I am using cupy to create two very large sparse matrices, I grab one column from one of the matrices and perform a dot product on this with the other sparse matrix.
I need to keep these matrices in my GPU memory, they take about 1.6gb, when I run my function 1000 times it takes 20 seconds to run which is fine, but then to run it 10,000 times it takes 600 seconds which is much slower than what I expected, I was hoping it would scale linearly and take 200 seconds. However, after about 1000 calls the memory seems to have issues, or at least the functions performance heavily drops off, weirdly when this happens the 3D utilization kicks in when I look at task manager, it goes from 0% utilization when it's running well to 80/100% when it's running slowly, I'm not sure if this is relevant. To try help this I run the function 1000 times and then I do this:
cp.get_default_memory_pool().free_all_blocks()
cp.get_default_pinned_memory_pool().free_all_blocks()
gc.collect()
in order to stop the memory overflowing and essentially reset the system to the state the system was in before my function was called, however, what happens to my memory usage is shown in the attached image.Image of GPU memory usuage . You can see the dedicated gpu memory resets to the levels I expect to store the two large sparse matrices, so does the shared memory usuage. But when I call the function 1000 times again the dedicated gpu memory goes back to the previous level when called 1000 times but the shared memory goes on increasing, this happens every subsequent 1000 calls. Why does this happen and what can I do to stop this?
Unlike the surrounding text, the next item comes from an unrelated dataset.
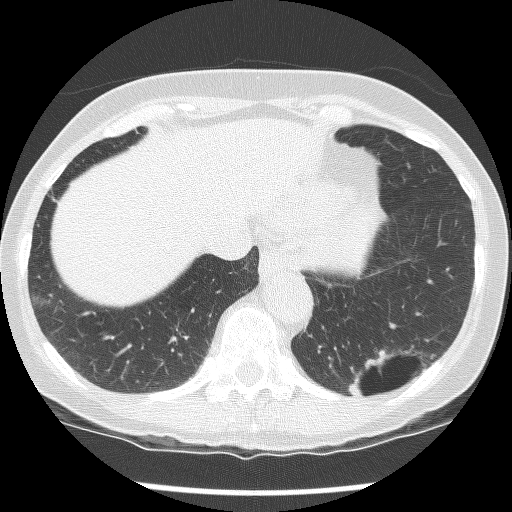
Low-dose screening chest CT, axial slice. Second annual screen. Lung window (W 1500 / L -600 HU). 2.5 mm slice thickness. Slice 101 of 136 in the series. Female participant, aged 61 years at enrolment.
Lesion marked by an expert reader, bounding box (x1, y1, x2, y2) in pixels: (328, 314, 439, 413). The screening reader recorded 2 non-calcified nodules or masses ≥4 mm on this exam; which of them this box marks is not recorded. Official screen result: positive, no significant change: stable abnormalities potentially related to lung cancer, unchanged since the prior screening exam. Participant outcome: lung cancer diagnosed 585 days after this screen (after the third annual screen) — non-small cell carcinoma, left lower lobe, poorly differentiated (G3), stage IB (AJCC 6th edition), 100 mm at pathology.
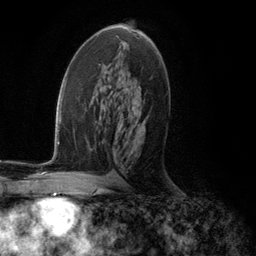
Breast MRI (dynamic contrast-enhanced), one axial slice. Slice 66 of 134 in the series (ordered by position). Cropped to one breast. Dynamic contrast-enhanced series, time point 2 of 5 at this slice position (early post-contrast). 3 T. TE 2.8 ms, TR 7.3 ms. 256 × 256 image matrix, field of view 180 × 180 mm. Female patient.
Annotated regions visible in this slice (semi-automatic segmentation, software-assisted and operator-edited):
- enhancing-tissue mask used for the functional tumour volume (all voxels passing the contrast-enhancement thresholds inside the analysis volume; usually the tumour): bounding box [x1, y1, x2, y2] px = [138, 87, 141, 108]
I have tried using different amounts of calls, so maybe rather than doing 1000 calls before resetting I do 100 calls, or even 10 calls, but nothing works at all it seems.
Just for more context this is the function I am running:
def calculate_top_matches(user_id,user_filter_data, user_feature_matrix, user_preference_matrix_transposed, user_id_to_index, user_index_to_id, user_filters, top_n=125):
try:
candidate_indices = apply_filters(user_id, user_filters, user_filter_data)
candidate_feature_matrix = user_feature_matrix[candidate_indices, :]
similarity_scores = (candidate_feature_matrix.dot(user_preference_matrix_transposed.getcol(user_id_to_index.get(user_id)))).T.tocsr()
del candidate_feature_matrix
top_n = min(top_n, len(candidate_indices))
similarity_scores_top_n = cp.argpartition(similarity_scores.data, -top_n)
top_indices_data = similarity_scores_top_n[-top_n:]
del similarity_scores_top_n
# Map the indices from the data array back to the original indices
top_indices = similarity_scores.indices[top_indices_data].get()
del similarity_scores
del top_indices_data
top_user_ids = [user_index_to_id[candidate_indices[i]] for i in top_indices]
return top_user_ids